:: Task description ::
Could you copy out the lines below, starting at the line that contains "azt, hogy elfogadja" and ending at the line that contains "nézheted, hogy mi lett a végeredm", with both of those lines included?

:: Dataset excerpts ::
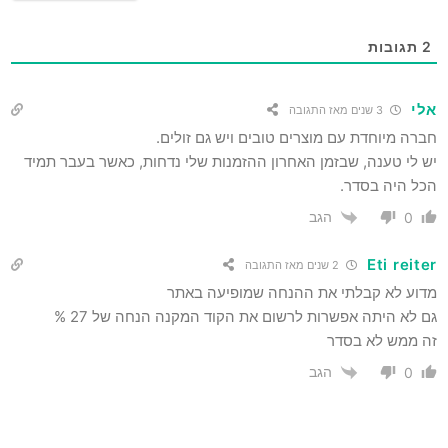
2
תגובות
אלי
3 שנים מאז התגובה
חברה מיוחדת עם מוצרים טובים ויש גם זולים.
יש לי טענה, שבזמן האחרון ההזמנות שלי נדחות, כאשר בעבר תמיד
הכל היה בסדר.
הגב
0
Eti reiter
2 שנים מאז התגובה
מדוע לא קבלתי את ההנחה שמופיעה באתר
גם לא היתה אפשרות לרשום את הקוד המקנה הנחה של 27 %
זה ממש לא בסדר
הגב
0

---

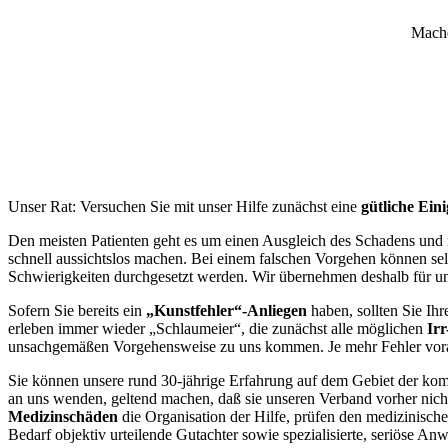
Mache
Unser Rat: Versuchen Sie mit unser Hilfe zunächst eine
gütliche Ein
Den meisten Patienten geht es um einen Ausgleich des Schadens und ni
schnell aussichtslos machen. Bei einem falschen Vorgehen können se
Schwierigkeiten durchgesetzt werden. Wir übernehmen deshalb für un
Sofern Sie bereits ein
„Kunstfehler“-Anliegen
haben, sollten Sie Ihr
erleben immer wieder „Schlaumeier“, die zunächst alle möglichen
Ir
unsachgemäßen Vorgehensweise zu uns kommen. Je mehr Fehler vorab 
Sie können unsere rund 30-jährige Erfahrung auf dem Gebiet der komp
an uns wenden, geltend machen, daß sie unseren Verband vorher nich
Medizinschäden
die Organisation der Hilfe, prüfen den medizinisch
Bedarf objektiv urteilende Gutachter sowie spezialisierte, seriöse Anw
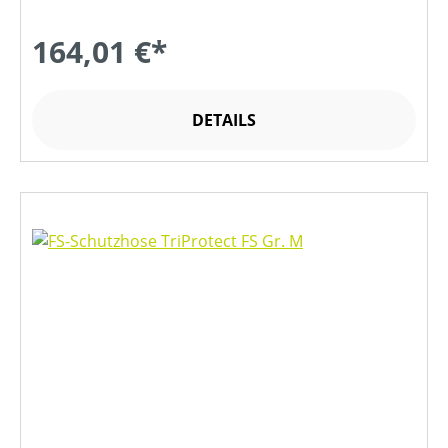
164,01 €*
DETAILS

* * *

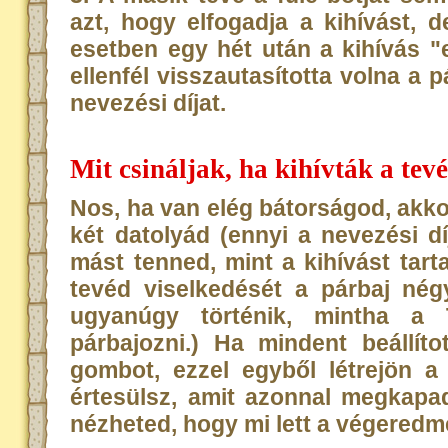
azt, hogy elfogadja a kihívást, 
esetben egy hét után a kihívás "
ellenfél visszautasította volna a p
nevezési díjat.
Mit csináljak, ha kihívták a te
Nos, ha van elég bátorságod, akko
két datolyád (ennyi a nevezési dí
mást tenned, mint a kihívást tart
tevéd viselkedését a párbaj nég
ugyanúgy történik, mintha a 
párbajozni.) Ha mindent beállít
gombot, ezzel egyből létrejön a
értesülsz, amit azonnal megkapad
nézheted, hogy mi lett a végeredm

:: Exercise response ::
azt, hogy elfogadja a kihívást, 
esetben egy hét után a kihívás "
ellenfél visszautasította volna a p
nevezési díjat.
Mit csináljak, ha kihívták a te
Nos, ha van elég bátorságod, akko
két datolyád (ennyi a nevezési dí
mást tenned, mint a kihívást tart
tevéd viselkedését a párbaj nég
ugyanúgy történik, mintha a 
párbajozni.) Ha mindent beállít
gombot, ezzel egyből létrejön a
értesülsz, amit azonnal megkapad
nézheted, hogy mi lett a végeredm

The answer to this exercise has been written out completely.